So... solution one is to make sure your backups are automated... They don't require someone to remember to change a tape or cartridge etc...
Solution 2... make sure that if the backup fails then someone is notified and they actually do something about it... Do you have a system in place to check this and make sure it happens. Is the backup status of your critical servers reported to the directors during management meetings?
Solution 3... backup off site. Be this online backup which we prefer especially with the cost of this being really affordable these days or taking tapes or USB drives offsite. If your site become inaccessible then you need a plan B... With our online backup facility, you can access your data on a remote server so get up and running a lot quicker than traditional offsite backup. Ask us for more info rather than me boring you with the detail now...
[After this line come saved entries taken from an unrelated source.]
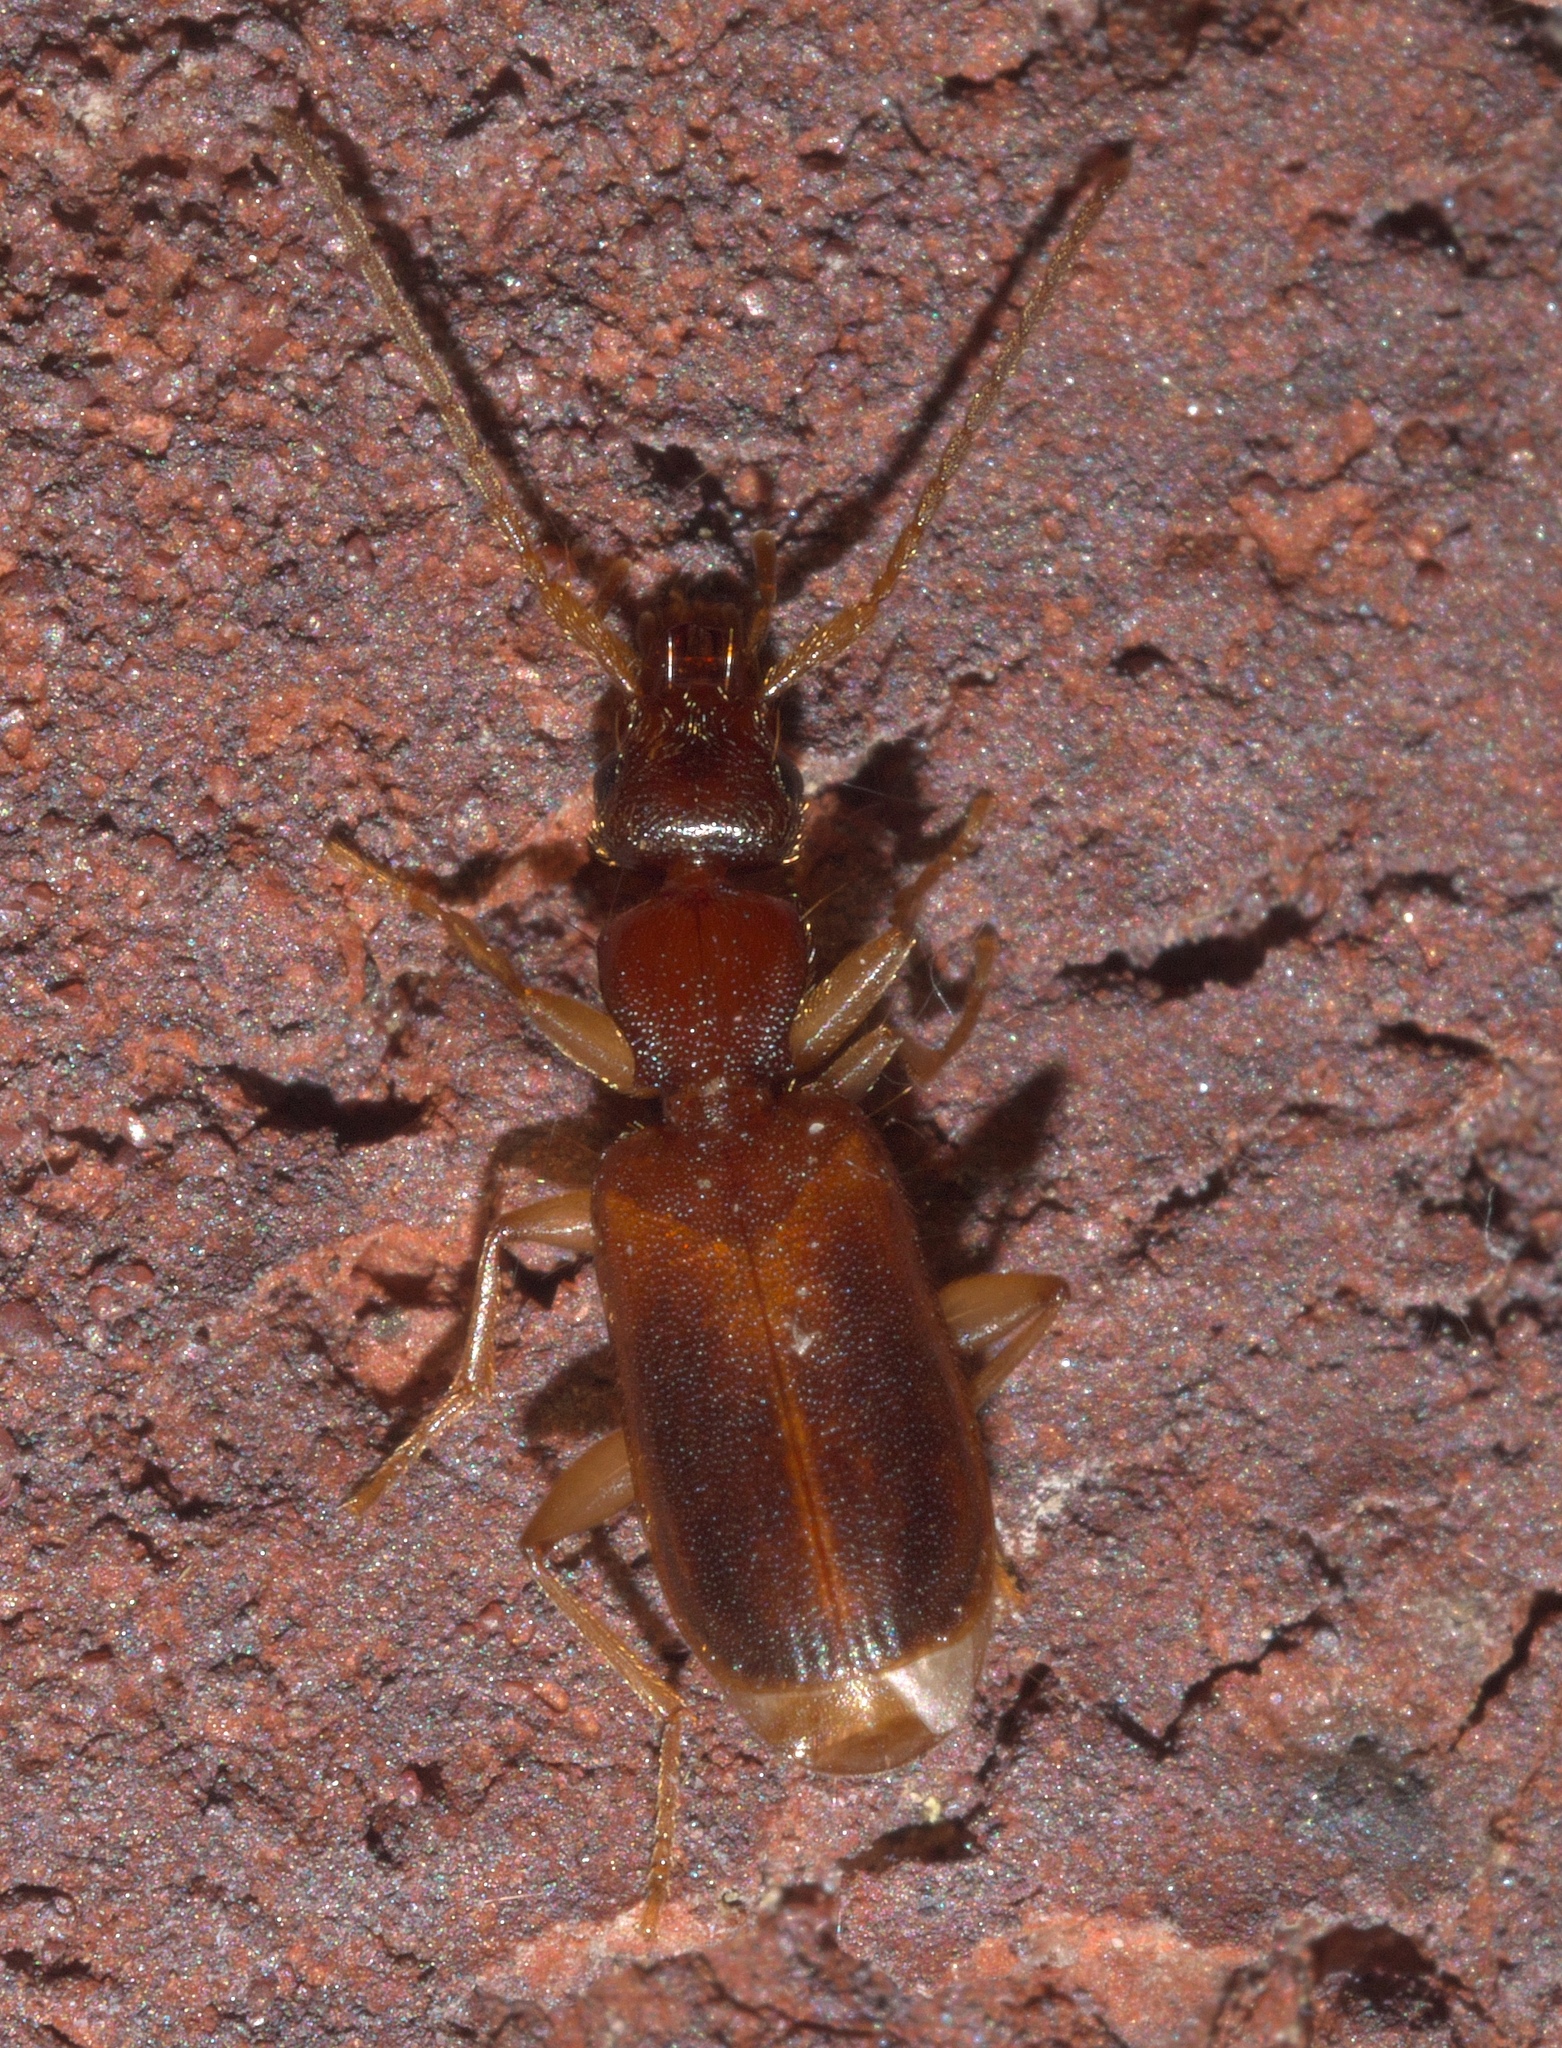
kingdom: Animalia
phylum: Arthropoda
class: Insecta
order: Coleoptera
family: Carabidae
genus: Zuphioides
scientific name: Zuphioides americanum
Solution 4... multiple backups... So traditionally we tend to run a windows server backup, i.e. using the software that comes with windows server (used to be called ntbackup). Then we run an online backup if the client agrees to the investment and finally like to sync the main data to an external USB drive. These are all pretty much low cost ways to backup but are worth their weight in gold.
Solution 5.... Now we start getting to the nitty gritty.... If your server fails then you need to get it backup and running as quickly as possible. This is where third party products come into it. The traditional third party products backup your servers data up, especially exchange and sql server and make it easier to restore the data. Reporting and configuration and options all tend to be a lot easier using third party products but can be really expensive. Where the real value lies is in snapshots... If you use backup software to take an image of the server then restoring an entire server can be as quick as an hour. We have used Acronis in the past on a number of servers and it does the job for us.
Actually to be fair, windows 2008 includes this facility which recently saved our bacon. So the moral of the story is, it doesn't have to be that expensive to setup backups that will prove to be quite simply priceless when they are required.
Hope this post helps, no doubt others have a lot of different experiences and advise but the above information is from our 14 odd years of practical experience so i hope it proves of some use.